“The Devil has put a penalty on all things we enjoy in life. Either we suffer in health or we suffer in soul or we get fat” -Albert Einstein
Óga Ita, Itapúa, Paraguay
I… Am fat. At least that’s what everyone tells me. Iky’raite Chance is my brother Abundio’s favorite saying when I’m around. He says it when I’m at his house, he says it when he’s over at our house, it was even his opening line for my site presentation in front of my bosses in January. Chance is really fat. Chara’s sister Sani said it while I was putting my backpack on last week. My community contact says it to my brother like I’m not even there. My host family in Guarambare said it with surprise like I’d gained a hundred pounds when I came back for reconnect training. What can I say? I’m a fatty.
The thing is, yes, I have a little extra insulation, but here in Paraguay, being told that you’re fat isn’t entirely a bad thing. In the campo, where there’s not a lot of work beyond trying to feed your family and grow a little extra to sell on the side, being fat is a sign that you’re happy, you have food, you have a life where you can eat more. However, my American brain still has a negative stigma attached to the word, and when my brother-in-law, Mario, who is either the happiest of all or pregnant with triplets, tells me I’m fat, I grin and bear it. Some of the other volunteers, who are much more fit than I am, have even been called fat a few times. Fat = Healthy. Skinny = Sickly. My host mom actually thought I was sick when I lost a little weight from my regular jogs through the campo and promptly tried shoving chipa down my throat to get me back to my original fatty self.

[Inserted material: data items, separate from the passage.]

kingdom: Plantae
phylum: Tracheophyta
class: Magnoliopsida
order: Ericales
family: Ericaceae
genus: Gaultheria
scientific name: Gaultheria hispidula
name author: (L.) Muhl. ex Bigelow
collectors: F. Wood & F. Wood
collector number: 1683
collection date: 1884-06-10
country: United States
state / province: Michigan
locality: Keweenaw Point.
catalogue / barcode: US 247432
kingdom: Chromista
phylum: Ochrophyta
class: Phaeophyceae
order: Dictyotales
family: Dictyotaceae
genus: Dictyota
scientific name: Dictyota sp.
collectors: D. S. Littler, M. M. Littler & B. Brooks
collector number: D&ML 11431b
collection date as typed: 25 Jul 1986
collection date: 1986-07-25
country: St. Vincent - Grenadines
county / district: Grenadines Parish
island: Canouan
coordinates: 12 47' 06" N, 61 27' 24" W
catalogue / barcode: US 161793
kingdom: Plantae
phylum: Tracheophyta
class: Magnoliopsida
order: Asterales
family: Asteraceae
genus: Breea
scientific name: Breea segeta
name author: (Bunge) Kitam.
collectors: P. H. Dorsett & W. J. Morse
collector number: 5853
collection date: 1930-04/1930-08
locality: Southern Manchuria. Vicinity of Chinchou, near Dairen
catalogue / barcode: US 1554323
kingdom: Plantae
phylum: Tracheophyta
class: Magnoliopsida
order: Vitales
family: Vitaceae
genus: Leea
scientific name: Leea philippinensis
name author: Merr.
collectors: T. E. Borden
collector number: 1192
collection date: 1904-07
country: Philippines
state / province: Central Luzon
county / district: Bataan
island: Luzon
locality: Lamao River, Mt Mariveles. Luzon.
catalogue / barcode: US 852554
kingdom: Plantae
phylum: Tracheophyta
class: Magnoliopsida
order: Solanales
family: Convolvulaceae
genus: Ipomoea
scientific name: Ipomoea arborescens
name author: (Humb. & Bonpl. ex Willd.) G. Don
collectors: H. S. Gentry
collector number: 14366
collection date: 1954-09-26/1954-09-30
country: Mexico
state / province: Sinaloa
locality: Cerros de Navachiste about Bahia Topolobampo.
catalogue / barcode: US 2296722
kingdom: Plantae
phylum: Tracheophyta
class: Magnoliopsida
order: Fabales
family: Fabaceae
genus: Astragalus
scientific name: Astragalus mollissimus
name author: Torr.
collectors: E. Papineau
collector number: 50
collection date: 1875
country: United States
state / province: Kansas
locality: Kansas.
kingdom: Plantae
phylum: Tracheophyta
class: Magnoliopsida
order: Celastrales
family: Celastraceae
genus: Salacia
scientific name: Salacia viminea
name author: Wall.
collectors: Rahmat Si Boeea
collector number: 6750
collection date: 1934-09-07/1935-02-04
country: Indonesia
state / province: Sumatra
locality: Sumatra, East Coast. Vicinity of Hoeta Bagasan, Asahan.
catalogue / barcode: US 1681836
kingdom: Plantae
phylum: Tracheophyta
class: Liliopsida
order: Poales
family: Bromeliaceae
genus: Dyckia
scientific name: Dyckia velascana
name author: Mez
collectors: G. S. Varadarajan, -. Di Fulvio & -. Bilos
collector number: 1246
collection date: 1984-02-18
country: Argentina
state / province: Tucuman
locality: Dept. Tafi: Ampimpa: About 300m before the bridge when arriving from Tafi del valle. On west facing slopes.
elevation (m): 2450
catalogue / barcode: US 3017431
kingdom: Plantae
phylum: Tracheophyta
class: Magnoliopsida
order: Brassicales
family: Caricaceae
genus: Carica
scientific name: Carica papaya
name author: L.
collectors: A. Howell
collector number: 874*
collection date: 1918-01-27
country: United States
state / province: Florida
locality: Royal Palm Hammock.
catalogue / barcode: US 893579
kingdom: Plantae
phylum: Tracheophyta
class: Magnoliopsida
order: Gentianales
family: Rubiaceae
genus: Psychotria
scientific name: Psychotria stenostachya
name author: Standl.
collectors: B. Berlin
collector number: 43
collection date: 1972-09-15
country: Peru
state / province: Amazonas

At first, I took it as offense. In America, you do not greet someone by commenting on their body or appearance, but here, it’s standard. Not only have I been told I’m fat, but also that I’m blonde (not really), how nice my white skin is (thanks, I polish it daily), how tall I am (most Paraguayans just can’t make it past 5’6″), and how big my feet are (I can’t find my size here in Paraguay, yet I’m only a standard 11 in the U.S.). I’M A FREAK. A FATTY FREAK. And I’m informed of it daily. But now I know that no one actually means it as an offense. It is a way of telling me that I look happy. That I must love Paraguayan cooking. So I tell them I do (bold faced lies), and that my mom has the best cooking in Paraguay (the lie of the century) and they love it. They understand. Heterei la tembi’u paraguaio.
So here I am. The fatty of Óga Ita and proud of it. All I can do is keep going running and hope that my mom doesn’t think I’m dying, or else I’ll get a big mouthful of chipa guazu and a strange herbal concoction brought to my door.